After talking it through with a couple of tools, they both suggested monthly retainer plus a percentage of each completed job. Couldn't find much else online.
I'm leaning towards a 90-day pilot. My scope: rebuild their website (it's dreadful - all those visitors going nowhere), set up Meta ads, manage the campaign, and actually handle the appointment booking. I'd call leads as soon as they submit a form and book quotation appointments straight into their calendar. A full done-for-you system - client just shows up.
I'm confident I can deliver on both lead gen and booking. But the pricing? I'm thinking £1,250 per month plus 5% of each completed project. That feels high, but then again, it's a lot of work. The pilot is meant to give them an easy exit (they own all assets after 90 days), and it's an offer I can replicate for other clients.

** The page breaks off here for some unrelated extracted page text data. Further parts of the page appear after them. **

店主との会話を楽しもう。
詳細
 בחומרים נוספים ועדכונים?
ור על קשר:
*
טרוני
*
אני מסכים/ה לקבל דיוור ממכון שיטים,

Someone mentioned that 90-day pilots create an unnecessary deadline - the client expects magic in three months. They suggested a rolling monthly contract with a 30-day cancellation instead. That makes sense. And they also said my price seems low for the full package, especially if the client didn't ask for a new website. Maybe I should scale the scope back and keep the price as is, then upsell later.
I'm torn. The website rebuild is essential - sending prospects to a rubbish site would hurt the campaign. And rebuilding it in Webflow sets me up to offer SEO, Google Business, Google Ads down the line. So it's a foundation, not an upsell.
Any insight on structuring this? Value-based pricing feels right, but I don't want to scare them off or undervalue myself.